Larimer County sheriff’s deputy will not be charged for using stun gun on fleeing man on I-25

Brent Thompson
Courtesy of the Thompson family
Brent Thompson in undated family photo, with father David and sister Adrianne.

A Larimer County sheriff’s deputy who pursued a Loveland man who ran onto Interstate 25 will not be criminally charged for using a stun gun and shocking the man on the highway, causing him to fall into a northbound lane where he was struck and killed by a car.

Brent Thompson, 28, was killed after being hit by a SUV traveling at about 70 miles per hour in February. Thompson ran from the sheriff’s deputy onto the highway after the deputy confronted him about giving him a fake name at a traffic stop near the Budweiser plant outside of Fort Collins. 

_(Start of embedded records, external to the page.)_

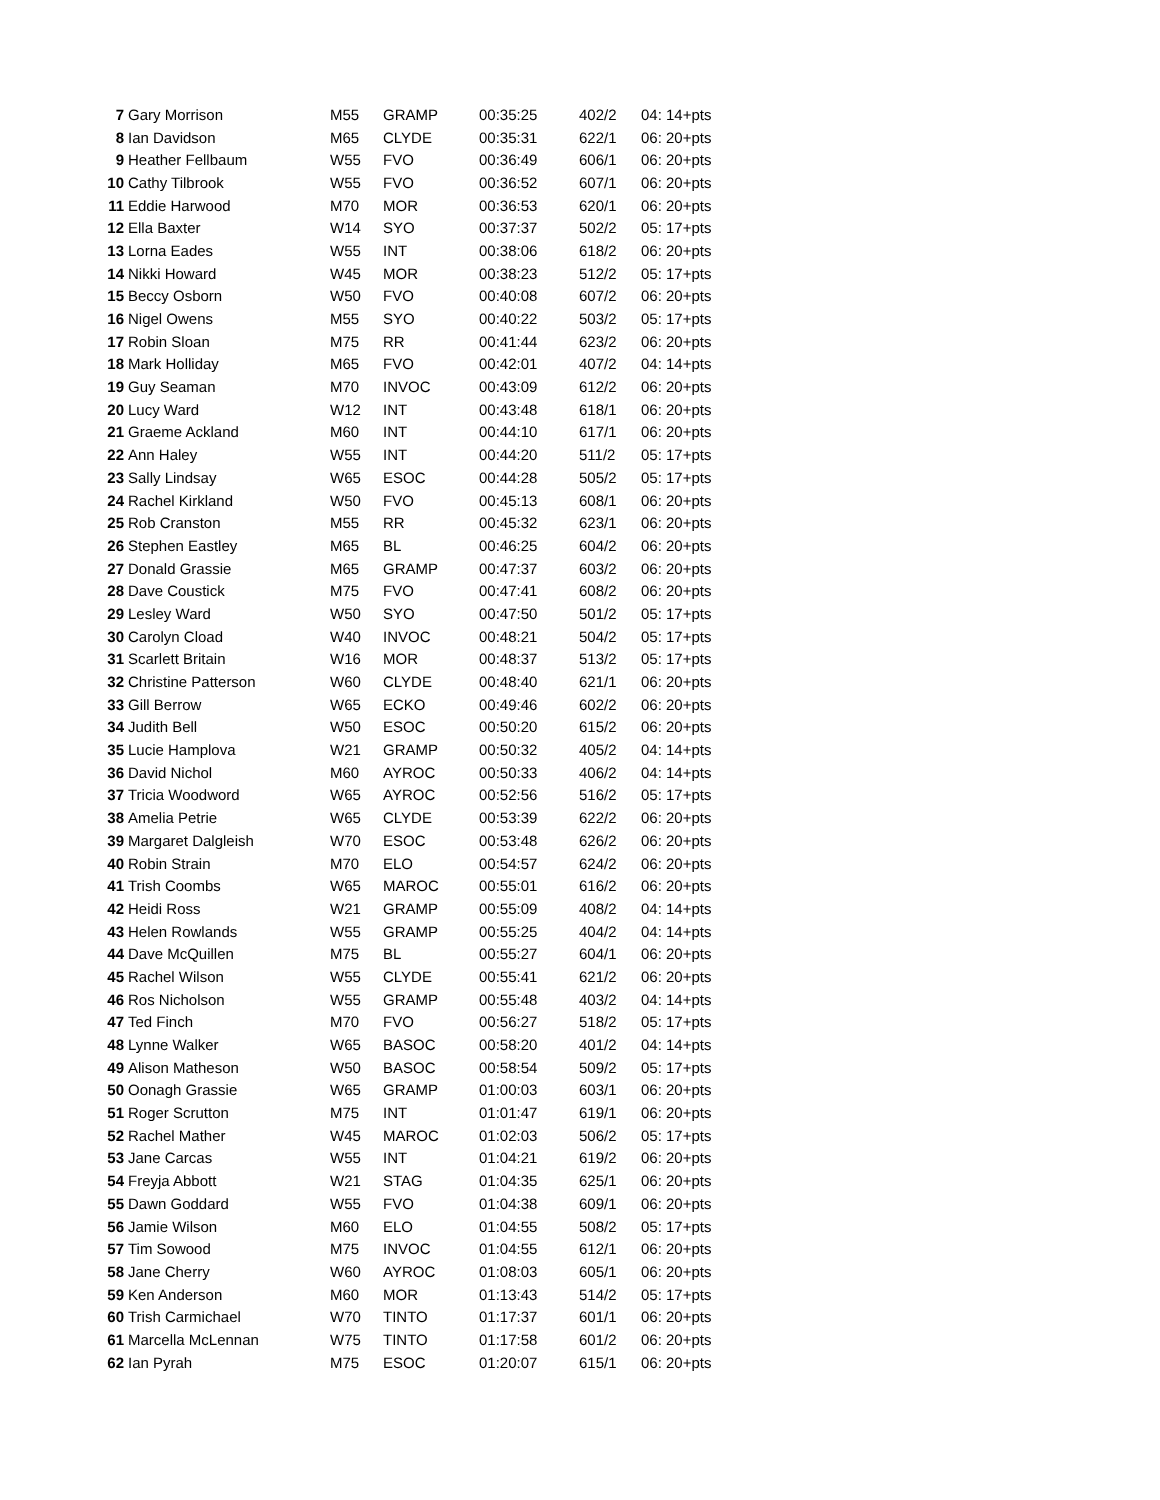| 7 | Gary Morrison | M55 | GRAMP | 00:35:25 | 402/2 | 04: 14+pts |
| 8 | Ian Davidson | M65 | CLYDE | 00:35:31 | 622/1 | 06: 20+pts |
| 9 | Heather Fellbaum | W55 | FVO | 00:36:49 | 606/1 | 06: 20+pts |
| 10 | Cathy Tilbrook | W55 | FVO | 00:36:52 | 607/1 | 06: 20+pts |
| 11 | Eddie Harwood | M70 | MOR | 00:36:53 | 620/1 | 06: 20+pts |
| 12 | Ella Baxter | W14 | SYO | 00:37:37 | 502/2 | 05: 17+pts |
| 13 | Lorna Eades | W55 | INT | 00:38:06 | 618/2 | 06: 20+pts |
| 14 | Nikki Howard | W45 | MOR | 00:38:23 | 512/2 | 05: 17+pts |
| 15 | Beccy Osborn | W50 | FVO | 00:40:08 | 607/2 | 06: 20+pts |
| 16 | Nigel Owens | M55 | SYO | 00:40:22 | 503/2 | 05: 17+pts |
| 17 | Robin Sloan | M75 | RR | 00:41:44 | 623/2 | 06: 20+pts |
| 18 | Mark Holliday | M65 | FVO | 00:42:01 | 407/2 | 04: 14+pts |
| 19 | Guy Seaman | M70 | INVOC | 00:43:09 | 612/2 | 06: 20+pts |
| 20 | Lucy Ward | W12 | INT | 00:43:48 | 618/1 | 06: 20+pts |
| 21 | Graeme Ackland | M60 | INT | 00:44:10 | 617/1 | 06: 20+pts |
| 22 | Ann Haley | W55 | INT | 00:44:20 | 511/2 | 05: 17+pts |
| 23 | Sally Lindsay | W65 | ESOC | 00:44:28 | 505/2 | 05: 17+pts |
| 24 | Rachel Kirkland | W50 | FVO | 00:45:13 | 608/1 | 06: 20+pts |
| 25 | Rob Cranston | M55 | RR | 00:45:32 | 623/1 | 06: 20+pts |
| 26 | Stephen Eastley | M65 | BL | 00:46:25 | 604/2 | 06: 20+pts |
| 27 | Donald Grassie | M65 | GRAMP | 00:47:37 | 603/2 | 06: 20+pts |
| 28 | Dave Coustick | M75 | FVO | 00:47:41 | 608/2 | 06: 20+pts |
| 29 | Lesley Ward | W50 | SYO | 00:47:50 | 501/2 | 05: 17+pts |
| 30 | Carolyn Cload | W40 | INVOC | 00:48:21 | 504/2 | 05: 17+pts |
| 31 | Scarlett Britain | W16 | MOR | 00:48:37 | 513/2 | 05: 17+pts |
| 32 | Christine Patterson | W60 | CLYDE | 00:48:40 | 621/1 | 06: 20+pts |
| 33 | Gill Berrow | W65 | ECKO | 00:49:46 | 602/2 | 06: 20+pts |
| 34 | Judith Bell | W50 | ESOC | 00:50:20 | 615/2 | 06: 20+pts |
| 35 | Lucie Hamplova | W21 | GRAMP | 00:50:32 | 405/2 | 04: 14+pts |
| 36 | David Nichol | M60 | AYROC | 00:50:33 | 406/2 | 04: 14+pts |
| 37 | Tricia Woodword | W65 | AYROC | 00:52:56 | 516/2 | 05: 17+pts |
| 38 | Amelia Petrie | W65 | CLYDE | 00:53:39 | 622/2 | 06: 20+pts |
| 39 | Margaret Dalgleish | W70 | ESOC | 00:53:48 | 626/2 | 06: 20+pts |
| 40 | Robin Strain | M70 | ELO | 00:54:57 | 624/2 | 06: 20+pts |
| 41 | Trish Coombs | W65 | MAROC | 00:55:01 | 616/2 | 06: 20+pts |
| 42 | Heidi Ross | W21 | GRAMP | 00:55:09 | 408/2 | 04: 14+pts |
| 43 | Helen Rowlands | W55 | GRAMP | 00:55:25 | 404/2 | 04: 14+pts |
| 44 | Dave McQuillen | M75 | BL | 00:55:27 | 604/1 | 06: 20+pts |
| 45 | Rachel Wilson | W55 | CLYDE | 00:55:41 | 621/2 | 06: 20+pts |
| 46 | Ros Nicholson | W55 | GRAMP | 00:55:48 | 403/2 | 04: 14+pts |
| 47 | Ted Finch | M70 | FVO | 00:56:27 | 518/2 | 05: 17+pts |
| 48 | Lynne Walker | W65 | BASOC | 00:58:20 | 401/2 | 04: 14+pts |
| 49 | Alison Matheson | W50 | BASOC | 00:58:54 | 509/2 | 05: 17+pts |
| 50 | Oonagh Grassie | W65 | GRAMP | 01:00:03 | 603/1 | 06: 20+pts |
| 51 | Roger Scrutton | M75 | INT | 01:01:47 | 619/1 | 06: 20+pts |
| 52 | Rachel Mather | W45 | MAROC | 01:02:03 | 506/2 | 05: 17+pts |
| 53 | Jane Carcas | W55 | INT | 01:04:21 | 619/2 | 06: 20+pts |
| 54 | Freyja Abbott | W21 | STAG | 01:04:35 | 625/1 | 06: 20+pts |
| 55 | Dawn Goddard | W55 | FVO | 01:04:38 | 609/1 | 06: 20+pts |
| 56 | Jamie Wilson | M60 | ELO | 01:04:55 | 508/2 | 05: 17+pts |
| 57 | Tim Sowood | M75 | INVOC | 01:04:55 | 612/1 | 06: 20+pts |
| 58 | Jane Cherry | W60 | AYROC | 01:08:03 | 605/1 | 06: 20+pts |
| 59 | Ken Anderson | M60 | MOR | 01:13:43 | 514/2 | 05: 17+pts |
| 60 | Trish Carmichael | W70 | TINTO | 01:17:37 | 601/1 | 06: 20+pts |
| 61 | Marcella McLennan | W75 | TINTO | 01:17:58 | 601/2 | 06: 20+pts |
| 62 | Ian Pyrah | M75 | ESOC | 01:20:07 | 615/1 | 06: 20+pts |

In deciding not to charge Deputy Lorenzo Lujan, Larimer County District Attorney Gordon McLaughlin wrote that “while the result of this decision was tragic, as a legal matter, once he decided that he could minimize injury by stopping Mr. Thompson from crossing the highway, the use of the Taser was probably the only use of force he had available,” he said. “The deputy was engaged in a lawful arrest … the law clearly doesn’t require police inaction in these circumstances.”

Thompson, a landscaper and handyman, was working for his mother at the time of his death and living with her in Loveland. 

On Feb. 18, the night of the incident, he had quarreled with her after she saw that he was driving his girlfriend’s car around and it had expired tags, his mother Karen Kay Thompson, said in an interview on Friday from her lawyer’s office in Denver. 

“I’m the mom, right? Please don’t drive that car. Please stay home,” she said. “He was mad at me because I was being a mom and calling him out and told him don’t drive a car with an expired license. I just thought that wasn’t a good idea.”

Allison Sherry/CPR News
Brent Thompson's family, from left, brother Blake Stacey, mother Karen Kay Thompson, sister Adrianne Thompson and David Thompson, his father

Thompson left her house angry and took her cat, Simon. Authorities say he went to a hotel near Interstate 25 and then left that hotel at around 9:10 p.m. Deputy Lujan was nearby in a patrol car and saw that the plates were expired. Lujan followed Thompson, who was driving the borrowed Ford Fusion, and pulled him over once he got onto Interstate 25 and was traveling too slowly, according to the DA’s investigation.

Thompson pulled his car over on an off ramp off of Interstate 25 and stepped out of the vehicle. He gave a fake name to Lujan. In the investigation documents, his girlfriend said he was afraid of officers because of an ongoing struggle with the drug fentanyl and the egregious withdrawal symptoms he might endure in jail.

When Lujan discovered that Thompson gave him a false name, he told Thompson that he was going to place him under arrest. 

That’s when Thompson bolted. He eventually ran down a steep embankment onto Interstate 25. He attempted to jump a guardrail, but got his foot stuck and stumbled onto the shoulder of a northbound lane. 

Lujan radioed that he was in a foot pursuit and he yelled out a warning that he was about to shock Thompson. When Lujan caught up to him, Thompson was again standing on the shoulder and was about to start running again. Lujan deployed the Taser and Thompson fell into the lane. A car was coming. Another deputy tried to use a flashlight to get the car to slow down, but it was so dark, the driver of the vehicle said he didn’t see anything. He struck Thompson, who was on the ground.

Thompson’s family on Friday said they knew he struggled with fentanyl and that they were trying to get him help. His mother had been there with him during the withdrawals, she said, and called it “horrific.”

“It’s super sad. He was trying to do better and get better, he really was and I just feel like he would have succeeded, he just needed a little more time. He was young, you know?” she said.

The family is angry that Lujan wasn’t held criminally responsible and that he didn’t lose his job for chasing their son onto the highway and deploying a Taser when there was a car coming. The driver of that car also didn’t face any criminal charges and was not named in the investigation documents.

“There is a loss of life here and the district attorney doesn’t care,” David Thompson, his father, said. “It feels like we haven’t been heard. It’s frustrating. A man could make a judgment call, which is is fully responsible, and pull a trigger on a federal highway.”

The family plans on filing a lawsuit against Larimer County, said their attorney Qusair Mohamedbhai.

Correction, July 26, 2023: An earlier version of this story did not accurately describe the legal jeopardy Thompson faced when he ran from deputies. At the time he ran, Thompson was under investigation for driving under revocation, driving with an expired tag, possible impaired driving and providing a false name to the original responding deputy.